The Centers for Medicare & Medicaid Services has issued a new report that offers a look at how physicians fared the first year of its Quality Payment Program.
QPP includes two possible tracks for doctors, the Merit-based Incentive Payment System (MIPS) and the Advanced Alternative Payment Model. In 2017, more than 1 million doctors enrolled in MIPS, about 95% of those eligible, while more than 99,000 qualified for APM, which is a higher risk-bearing option, according to the report (PDF download).
The participation numbers outpace CMS’ projections and goals for the program’s first year, according to the report. The agency was aiming for 90% participation in MIPS and for about 70,000 physicians to enter more advanced models.
The goal of releasing the data, CMS said in the report, is to effectively highlight successes and pain points that can inform QPP participation in the future.
“We look forward to continuing to listen and identify ways to improve the Quality Payment Program to help drive value, reduce burden, and improve outcomes for our beneficiaries,” CMS wrote.
The majority of those eligible for the advanced models enrolled in the Next Generation accountable care organization program, with more than 73,600 physicians eligible to jump into that program. In addition, just over 59,000 were eligible for the Medicare Shared Savings Program and nearly 8,900 qualified for the Comprehensive Primary Care Plus Model.
We’re thrilled to share that the 2017 Quality Payment Program (QPP) Experience Report data show significant participation & performance in both the Merit-based Incentive Payment System (MIPS) & Advanced Alternative Payment Model (APM) tracks. Learn more: https://t.co/stFHxMGoOY— Administrator Seema Verma (@SeemaCMS) March 20, 2019
QPP was established as part of the Medicare Access and CHIP Reauthorization Act, passed in 2015 with the goal of getting more physicians to enter value-based payment models.
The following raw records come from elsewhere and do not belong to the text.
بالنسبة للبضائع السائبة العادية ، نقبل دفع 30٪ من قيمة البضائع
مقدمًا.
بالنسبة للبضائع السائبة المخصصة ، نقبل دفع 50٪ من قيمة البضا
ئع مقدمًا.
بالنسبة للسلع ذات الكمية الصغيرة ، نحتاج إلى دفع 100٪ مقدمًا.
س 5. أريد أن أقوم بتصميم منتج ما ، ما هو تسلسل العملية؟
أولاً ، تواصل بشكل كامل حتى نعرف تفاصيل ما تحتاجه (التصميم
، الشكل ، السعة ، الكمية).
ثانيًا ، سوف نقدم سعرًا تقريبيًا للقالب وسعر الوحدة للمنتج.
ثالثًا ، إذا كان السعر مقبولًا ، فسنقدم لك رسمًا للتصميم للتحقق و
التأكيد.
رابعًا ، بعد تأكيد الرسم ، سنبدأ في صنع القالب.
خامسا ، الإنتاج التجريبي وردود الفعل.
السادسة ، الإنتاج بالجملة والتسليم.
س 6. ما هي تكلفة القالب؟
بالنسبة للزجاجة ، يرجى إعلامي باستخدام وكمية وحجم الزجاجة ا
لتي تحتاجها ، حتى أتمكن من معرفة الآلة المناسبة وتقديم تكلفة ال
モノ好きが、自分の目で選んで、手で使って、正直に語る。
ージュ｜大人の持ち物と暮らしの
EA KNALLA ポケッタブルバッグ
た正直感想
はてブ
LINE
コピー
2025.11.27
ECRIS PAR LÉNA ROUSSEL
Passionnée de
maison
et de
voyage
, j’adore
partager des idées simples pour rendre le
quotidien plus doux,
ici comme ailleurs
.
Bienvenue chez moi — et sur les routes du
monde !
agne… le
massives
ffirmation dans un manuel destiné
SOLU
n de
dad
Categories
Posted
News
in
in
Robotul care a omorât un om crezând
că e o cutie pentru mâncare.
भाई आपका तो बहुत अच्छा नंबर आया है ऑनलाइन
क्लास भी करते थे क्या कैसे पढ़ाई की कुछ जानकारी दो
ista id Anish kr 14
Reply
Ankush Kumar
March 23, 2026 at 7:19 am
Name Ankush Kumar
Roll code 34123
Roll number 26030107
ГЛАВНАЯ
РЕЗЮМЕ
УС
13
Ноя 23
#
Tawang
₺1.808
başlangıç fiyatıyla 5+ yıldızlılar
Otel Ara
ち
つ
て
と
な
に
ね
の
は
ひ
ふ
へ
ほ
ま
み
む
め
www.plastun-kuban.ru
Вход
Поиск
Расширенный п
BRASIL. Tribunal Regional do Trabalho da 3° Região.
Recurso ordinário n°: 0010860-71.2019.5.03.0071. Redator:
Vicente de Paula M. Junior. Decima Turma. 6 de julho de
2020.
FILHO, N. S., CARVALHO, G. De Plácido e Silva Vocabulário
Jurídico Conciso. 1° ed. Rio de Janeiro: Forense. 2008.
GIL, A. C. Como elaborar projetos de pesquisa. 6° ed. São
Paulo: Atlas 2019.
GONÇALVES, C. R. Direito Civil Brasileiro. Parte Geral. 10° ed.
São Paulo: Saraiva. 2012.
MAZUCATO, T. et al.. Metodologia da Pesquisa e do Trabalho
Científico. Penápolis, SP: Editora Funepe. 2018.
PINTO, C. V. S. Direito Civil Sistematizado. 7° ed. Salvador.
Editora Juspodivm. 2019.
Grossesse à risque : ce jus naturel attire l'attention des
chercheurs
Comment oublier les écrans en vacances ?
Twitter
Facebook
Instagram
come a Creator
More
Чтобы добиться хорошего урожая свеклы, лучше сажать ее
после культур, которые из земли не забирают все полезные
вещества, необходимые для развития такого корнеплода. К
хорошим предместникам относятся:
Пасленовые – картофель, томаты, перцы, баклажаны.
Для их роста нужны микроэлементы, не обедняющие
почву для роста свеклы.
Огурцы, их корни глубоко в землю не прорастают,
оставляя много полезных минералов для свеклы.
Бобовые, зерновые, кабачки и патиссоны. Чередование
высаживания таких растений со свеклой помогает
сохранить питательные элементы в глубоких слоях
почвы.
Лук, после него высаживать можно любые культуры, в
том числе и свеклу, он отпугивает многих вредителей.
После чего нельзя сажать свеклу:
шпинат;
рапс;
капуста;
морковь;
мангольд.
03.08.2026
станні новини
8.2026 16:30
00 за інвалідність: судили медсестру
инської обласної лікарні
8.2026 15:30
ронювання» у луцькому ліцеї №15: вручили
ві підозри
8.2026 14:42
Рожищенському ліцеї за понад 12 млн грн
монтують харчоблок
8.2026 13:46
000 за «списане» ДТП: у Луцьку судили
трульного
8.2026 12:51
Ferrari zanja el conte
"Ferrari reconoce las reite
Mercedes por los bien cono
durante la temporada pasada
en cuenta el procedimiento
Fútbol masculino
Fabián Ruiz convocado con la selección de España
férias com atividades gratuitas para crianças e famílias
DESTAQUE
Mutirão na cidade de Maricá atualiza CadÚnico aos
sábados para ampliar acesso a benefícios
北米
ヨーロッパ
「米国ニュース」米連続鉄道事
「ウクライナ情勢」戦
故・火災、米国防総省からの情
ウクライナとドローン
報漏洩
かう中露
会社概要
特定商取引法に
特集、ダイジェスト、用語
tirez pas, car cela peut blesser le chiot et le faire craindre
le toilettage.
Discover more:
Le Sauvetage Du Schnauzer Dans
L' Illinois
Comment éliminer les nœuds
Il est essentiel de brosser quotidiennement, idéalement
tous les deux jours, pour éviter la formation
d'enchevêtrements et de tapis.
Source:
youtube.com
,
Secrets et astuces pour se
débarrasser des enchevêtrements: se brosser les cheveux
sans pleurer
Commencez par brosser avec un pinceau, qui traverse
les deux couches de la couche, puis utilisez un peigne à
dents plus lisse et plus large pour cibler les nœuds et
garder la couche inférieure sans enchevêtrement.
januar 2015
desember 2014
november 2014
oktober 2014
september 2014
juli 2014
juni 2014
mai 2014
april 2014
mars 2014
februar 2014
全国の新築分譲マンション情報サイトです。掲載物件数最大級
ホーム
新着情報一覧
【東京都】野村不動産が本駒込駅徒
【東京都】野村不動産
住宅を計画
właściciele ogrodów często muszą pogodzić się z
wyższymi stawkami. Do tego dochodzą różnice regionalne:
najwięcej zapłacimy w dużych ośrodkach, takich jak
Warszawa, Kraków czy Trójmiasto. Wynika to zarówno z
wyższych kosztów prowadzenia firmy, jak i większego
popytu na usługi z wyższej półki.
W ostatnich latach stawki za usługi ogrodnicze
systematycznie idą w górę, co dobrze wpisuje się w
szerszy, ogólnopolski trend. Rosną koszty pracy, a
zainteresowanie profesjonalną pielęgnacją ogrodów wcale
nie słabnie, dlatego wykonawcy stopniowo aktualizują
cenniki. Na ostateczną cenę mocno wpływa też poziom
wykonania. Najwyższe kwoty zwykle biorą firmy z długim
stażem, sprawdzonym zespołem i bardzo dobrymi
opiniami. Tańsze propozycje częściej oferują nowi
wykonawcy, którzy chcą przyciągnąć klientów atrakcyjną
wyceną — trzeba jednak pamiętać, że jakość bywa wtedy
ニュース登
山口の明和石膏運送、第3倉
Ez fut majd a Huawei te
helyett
The two tracks failed to be a hit with physicians, and the Medicare Payment Advisory Commission has recommended that Congress rethink MIPS in particular.
MedPAC’s alternative, the Voluntary Value Payment model, also failed to land with physician groups, most of whom instead want to see some incremental adjustments to MIPS to help it work better for them.
CMS’ data also dives into physician reporting habits under the two tracks. The majority chose to take advantage of longer reporting windows, with less than 1% choosing reporting periods of less than 90 days.
Most opted to instead use a 12-month reporting period, with more than 673,000 physicians taking that option. An additional 225,665 choose a reporting period that was longer than 90 days but less than 12 months.
CMS’ analysis also found that small and rural practices were submitting more than the required amount of data on quality, though smaller providers may struggle in value-based models.
“This highlights that these clinicians were committed to meaningfully participating in MIPS to continue driving value and innovating to improve patient outcomes,” CMS said.